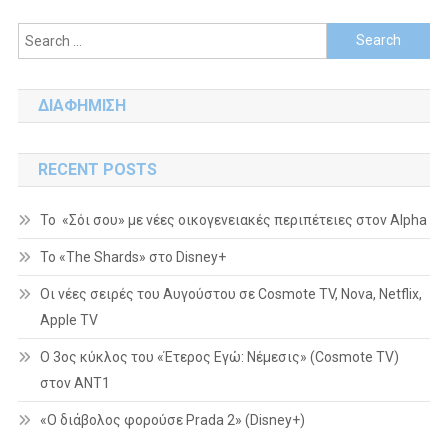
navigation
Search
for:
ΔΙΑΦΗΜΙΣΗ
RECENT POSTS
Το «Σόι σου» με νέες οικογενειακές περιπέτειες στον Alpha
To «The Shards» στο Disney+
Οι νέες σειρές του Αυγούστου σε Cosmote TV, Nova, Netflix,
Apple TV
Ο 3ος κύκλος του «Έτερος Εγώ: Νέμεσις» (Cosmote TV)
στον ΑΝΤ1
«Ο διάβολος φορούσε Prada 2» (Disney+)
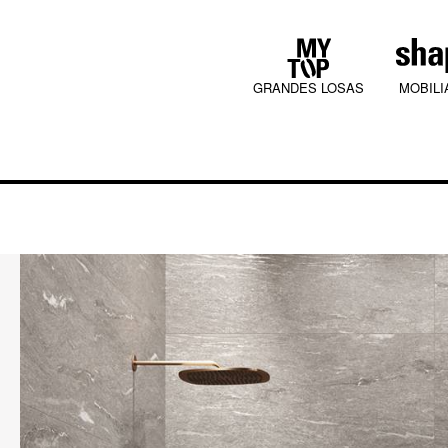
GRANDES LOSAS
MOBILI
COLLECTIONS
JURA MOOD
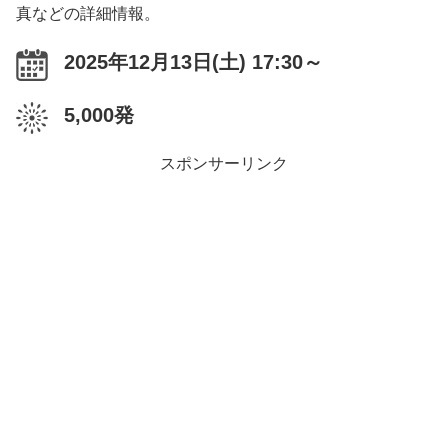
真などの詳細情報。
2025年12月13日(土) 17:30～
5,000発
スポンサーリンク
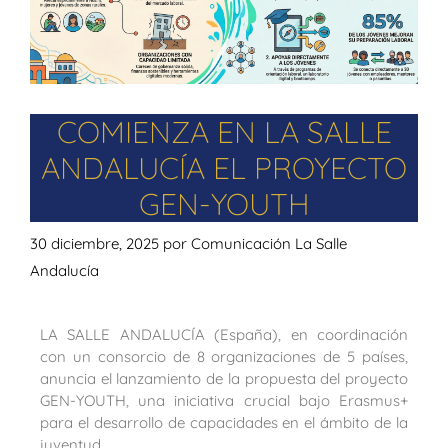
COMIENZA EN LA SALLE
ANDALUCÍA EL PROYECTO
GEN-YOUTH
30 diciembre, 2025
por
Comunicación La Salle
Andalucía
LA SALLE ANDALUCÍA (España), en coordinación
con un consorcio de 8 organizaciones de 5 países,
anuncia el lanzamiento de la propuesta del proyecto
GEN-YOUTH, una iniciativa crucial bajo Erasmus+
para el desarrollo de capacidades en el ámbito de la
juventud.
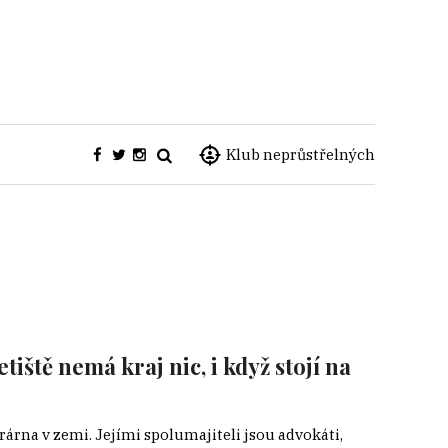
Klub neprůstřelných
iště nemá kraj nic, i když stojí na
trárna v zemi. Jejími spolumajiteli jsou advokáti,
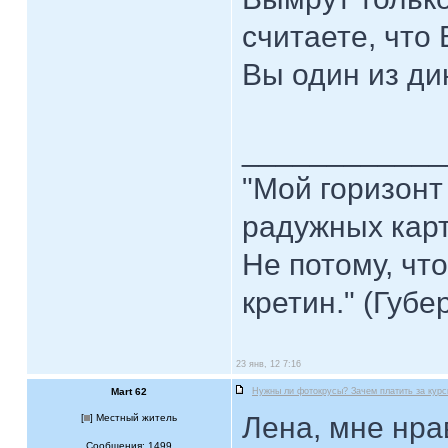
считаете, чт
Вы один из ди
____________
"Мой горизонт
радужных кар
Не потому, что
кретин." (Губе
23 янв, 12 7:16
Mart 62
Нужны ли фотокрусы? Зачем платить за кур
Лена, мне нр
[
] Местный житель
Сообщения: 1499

--------------------------------

Task details
Retype the data above exactly. Leave the pictures out.

Task output
navigation
Search
for:
ΔΙΑΦΗΜΙΣΗ
RECENT POSTS
Το «Σόι σου» με νέες οικογενειακές περιπέτειες στον Alpha
To «The Shards» στο Disney+
Οι νέες σειρές του Αυγούστου σε Cosmote TV, Nova, Netflix,
Apple TV
Ο 3ος κύκλος του «Έτερος Εγώ: Νέμεσις» (Cosmote TV)
στον ΑΝΤ1
«Ο διάβολος φορούσε Prada 2» (Disney+)
GRANDES LOSAS
MOBILI
COLLECTIONS
JURA MOOD
真などの詳細情報。
2025年12月13日(土) 17:30～
5,000発
スポンサーリンク
COMIENZA EN LA SALLE
ANDALUCÍA EL PROYECTO
GEN-YOUTH
30 diciembre, 2025
por
Comunicación La Salle
Andalucía
LA SALLE ANDALUCÍA (España), en coordinación
con un consorcio de 8 organizaciones de 5 países,
anuncia el lanzamiento de la propuesta del proyecto
GEN-YOUTH, una iniciativa crucial bajo Erasmus+
para el desarrollo de capacidades en el ámbito de la
juventud.
Klub neprůstřelných
iště nemá kraj nic, i když stojí na
trárna v zemi. Jejími spolumajiteli jsou advokáti,
считаете, чт
Вы один из ди
____________
"Мой горизонт
радужных кар
Не потому, что
кретин." (Губе
23 янв, 12 7:16
Mart 62
Нужны ли фотокрусы? Зачем платить за кур
Лена, мне нр
[
] Местный житель
Сообщения: 1499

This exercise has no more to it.